You don’t want the first time you execute your incident response plan to be during a real, high-stress attack. Regular, low-stakes exercises build confidence and reveal gaps in your tooling, monitoring, and documentation that you can fix before they become critical.

Practical

• Tabletop Exercise: Gather the development team and walk through the scenario verbally. “A developer alerts us that they think they leaked an AWS key in a CircleCI log. What’s the first thing we do? Who do we notify? How do we revoke the key? How do we determine what the attacker accessed?”
• Controlled Live Fire Exercise:
  1. Create a dedicated, sandboxed AWS account.
  2. Intentionally “leak” a key for this account into a CI build log of a test application.
  3. See if your monitoring and alerting systems (Expose stage) fire.
  4. Have a developer follow the documented incident response plan to revoke the key and investigate the activity.
• Security Education: Use the findings from these exercises to educate developers. Show them a real (but sanitized) example of a leaked key and the alerts it generated.

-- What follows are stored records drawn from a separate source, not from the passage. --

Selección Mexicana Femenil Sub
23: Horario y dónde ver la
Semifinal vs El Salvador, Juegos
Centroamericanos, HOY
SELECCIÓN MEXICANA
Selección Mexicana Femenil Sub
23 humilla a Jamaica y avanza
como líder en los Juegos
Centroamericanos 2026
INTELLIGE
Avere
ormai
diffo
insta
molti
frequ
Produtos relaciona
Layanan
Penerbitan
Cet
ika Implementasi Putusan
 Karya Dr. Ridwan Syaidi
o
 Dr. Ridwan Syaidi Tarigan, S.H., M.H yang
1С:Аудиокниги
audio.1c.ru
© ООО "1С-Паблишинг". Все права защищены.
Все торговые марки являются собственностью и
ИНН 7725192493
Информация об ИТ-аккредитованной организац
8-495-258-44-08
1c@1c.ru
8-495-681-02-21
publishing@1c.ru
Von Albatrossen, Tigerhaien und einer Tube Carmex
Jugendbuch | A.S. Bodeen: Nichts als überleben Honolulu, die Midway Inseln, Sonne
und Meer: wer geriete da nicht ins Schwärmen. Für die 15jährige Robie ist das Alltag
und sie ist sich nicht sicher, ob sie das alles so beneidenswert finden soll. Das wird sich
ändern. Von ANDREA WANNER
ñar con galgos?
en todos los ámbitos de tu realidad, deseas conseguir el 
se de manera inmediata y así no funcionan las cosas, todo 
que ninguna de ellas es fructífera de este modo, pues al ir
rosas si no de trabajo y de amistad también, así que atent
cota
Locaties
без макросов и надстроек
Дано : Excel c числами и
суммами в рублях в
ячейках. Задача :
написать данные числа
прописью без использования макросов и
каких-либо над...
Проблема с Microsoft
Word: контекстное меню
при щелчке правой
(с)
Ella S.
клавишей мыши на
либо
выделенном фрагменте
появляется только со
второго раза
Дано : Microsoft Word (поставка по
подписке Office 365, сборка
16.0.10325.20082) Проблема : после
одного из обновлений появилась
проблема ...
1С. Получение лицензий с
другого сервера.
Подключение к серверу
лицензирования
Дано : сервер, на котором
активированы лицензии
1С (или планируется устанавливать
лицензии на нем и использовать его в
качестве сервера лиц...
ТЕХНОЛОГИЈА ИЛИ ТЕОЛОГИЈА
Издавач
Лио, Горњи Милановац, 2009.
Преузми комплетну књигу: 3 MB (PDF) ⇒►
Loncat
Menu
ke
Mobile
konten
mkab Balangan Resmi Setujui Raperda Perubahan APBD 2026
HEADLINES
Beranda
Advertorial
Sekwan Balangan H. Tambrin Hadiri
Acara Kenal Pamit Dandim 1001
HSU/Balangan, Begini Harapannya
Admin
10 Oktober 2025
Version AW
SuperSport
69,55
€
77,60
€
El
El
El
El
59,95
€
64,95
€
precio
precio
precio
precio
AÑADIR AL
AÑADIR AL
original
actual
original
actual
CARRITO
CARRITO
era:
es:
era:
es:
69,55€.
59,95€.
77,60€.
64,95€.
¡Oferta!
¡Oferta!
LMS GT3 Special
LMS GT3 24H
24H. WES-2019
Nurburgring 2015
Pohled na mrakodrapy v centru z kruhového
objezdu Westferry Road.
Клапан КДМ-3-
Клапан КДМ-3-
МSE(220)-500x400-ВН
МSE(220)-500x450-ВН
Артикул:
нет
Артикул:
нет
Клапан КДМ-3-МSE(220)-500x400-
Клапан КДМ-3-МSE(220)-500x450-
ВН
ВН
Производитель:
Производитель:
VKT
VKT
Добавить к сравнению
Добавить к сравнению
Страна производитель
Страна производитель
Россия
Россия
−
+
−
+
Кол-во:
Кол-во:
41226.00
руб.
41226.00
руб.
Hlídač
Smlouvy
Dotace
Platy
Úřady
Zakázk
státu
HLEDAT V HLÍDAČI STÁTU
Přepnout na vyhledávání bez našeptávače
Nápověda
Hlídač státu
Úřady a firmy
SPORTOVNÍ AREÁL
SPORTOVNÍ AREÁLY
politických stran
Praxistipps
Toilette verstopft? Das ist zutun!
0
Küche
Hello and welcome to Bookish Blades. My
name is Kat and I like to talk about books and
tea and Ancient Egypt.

This is far more impactful than a generic security presentation.

Tools/Techniques

• Incident Response Playbooks: Create simple, clear, and accessible documentation for common security incidents like a leaked key.
• CloudGoat: A “Vulnerable by Design” AWS environment that lets you practice exploiting and defending against common cloud security misconfigurations.
• Internal CTFs (Capture The Flag): Create a fun challenge where developers have to find a “flag” (a piece of text) by finding a secret in old build logs or a misconfigured S3 bucket.

Metrics/Signal

• Time-to-detect and Time-to-remediate a simulated leaked credential.
• Number of gaps in tooling or process identified during an exercise.
• Percentage of developers who have participated in a security exercise in the last six months.